▸ **What is being asked**: Count the lines of data below that include "space". Provide only the number.

▸ **The data**:
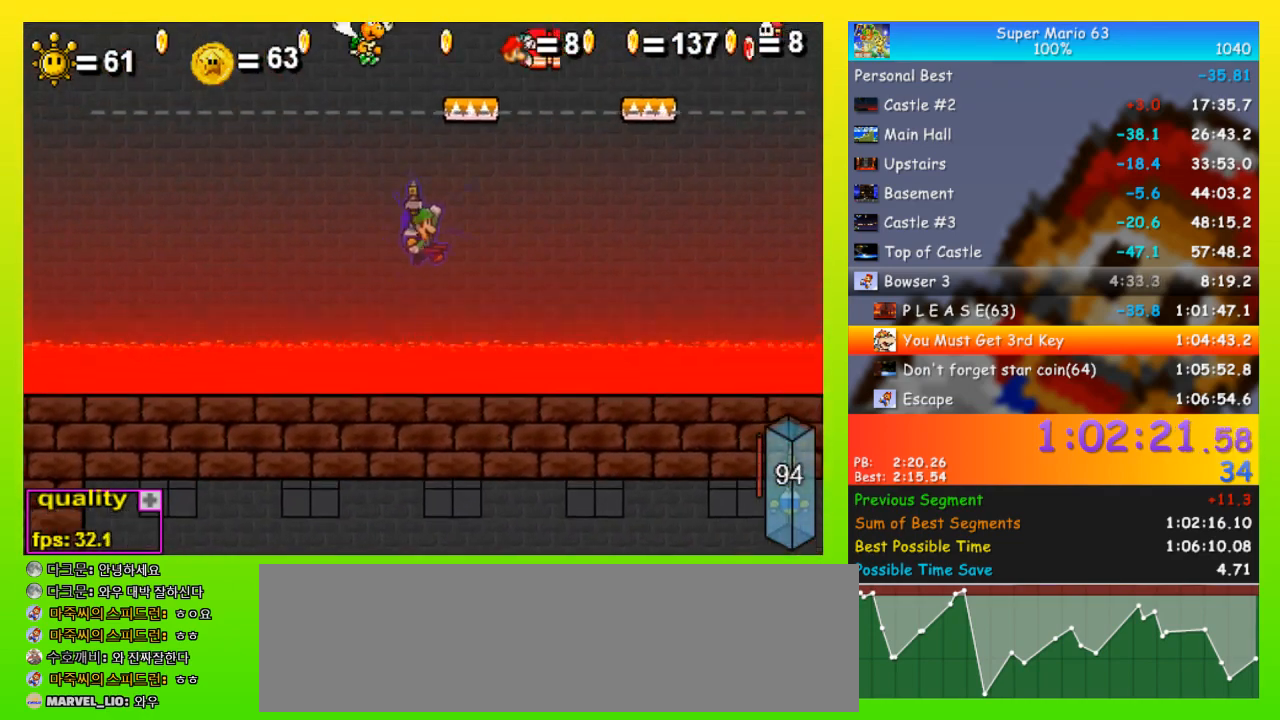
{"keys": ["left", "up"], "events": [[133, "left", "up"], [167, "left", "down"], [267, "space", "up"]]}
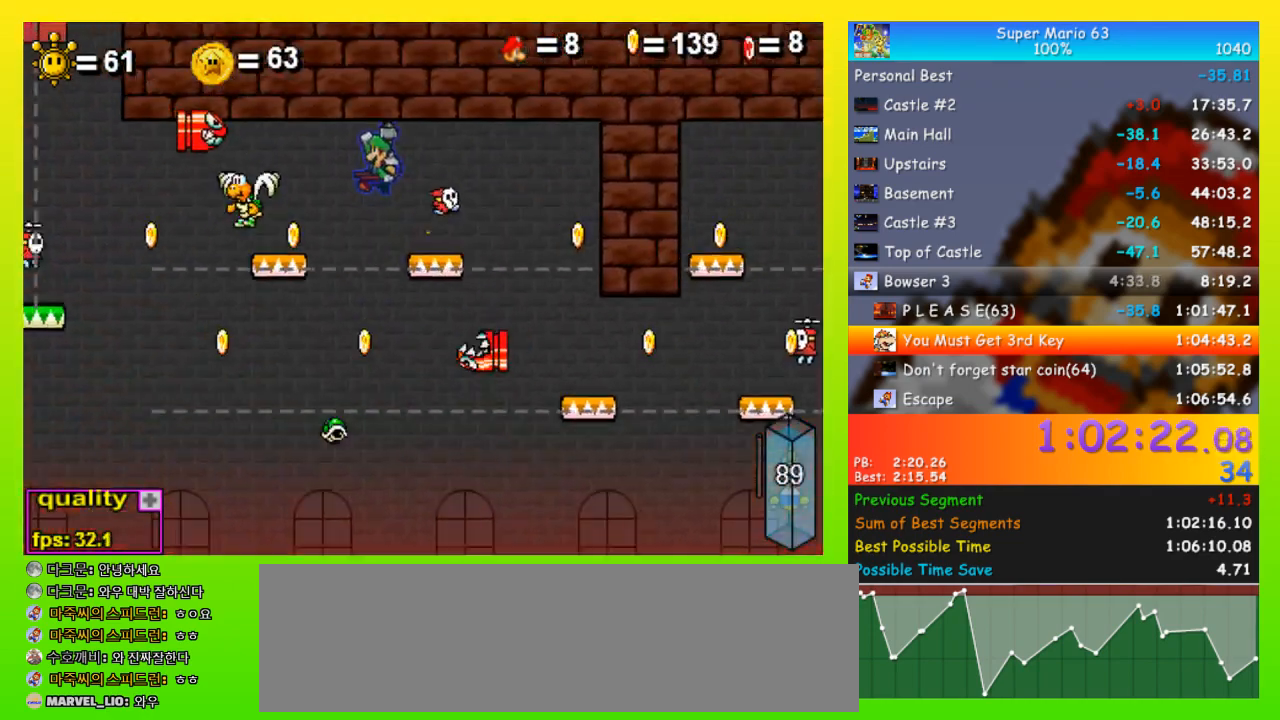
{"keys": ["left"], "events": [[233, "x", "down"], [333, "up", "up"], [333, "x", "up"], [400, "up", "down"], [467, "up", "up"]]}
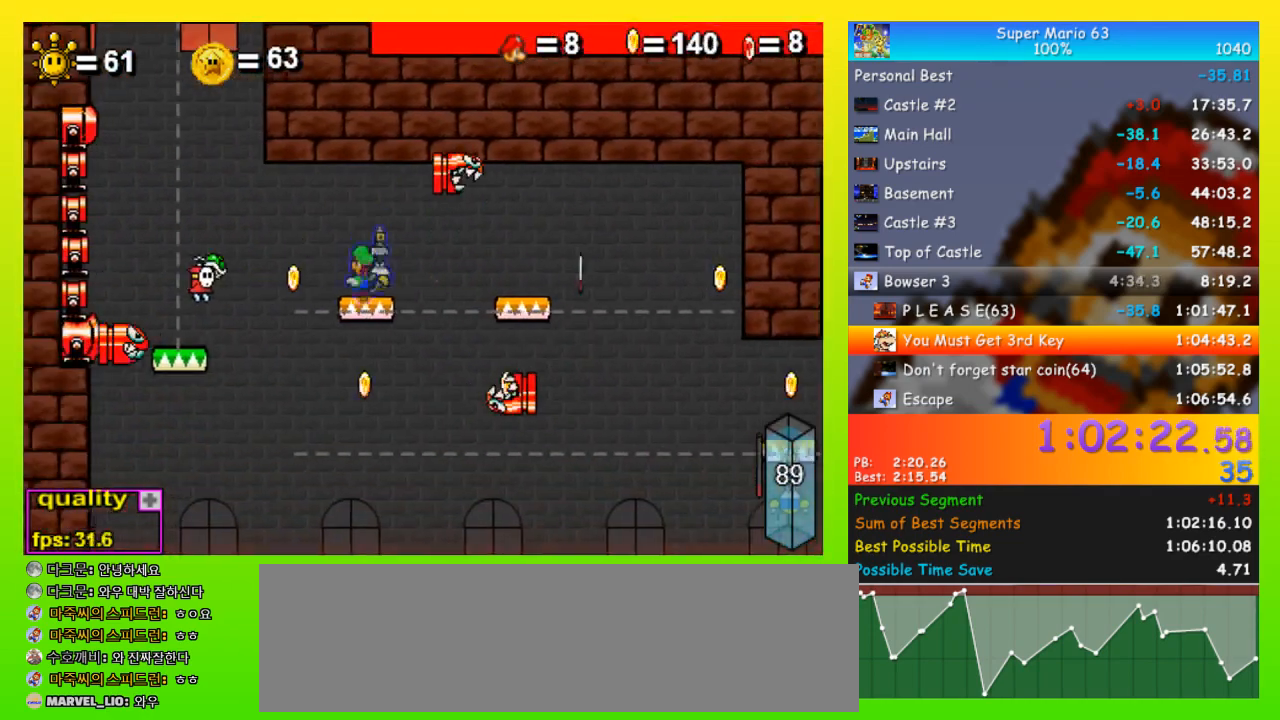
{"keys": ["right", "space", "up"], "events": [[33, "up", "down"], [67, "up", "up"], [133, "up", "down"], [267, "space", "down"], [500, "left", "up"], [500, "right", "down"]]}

▸ **Exercise solution**: 2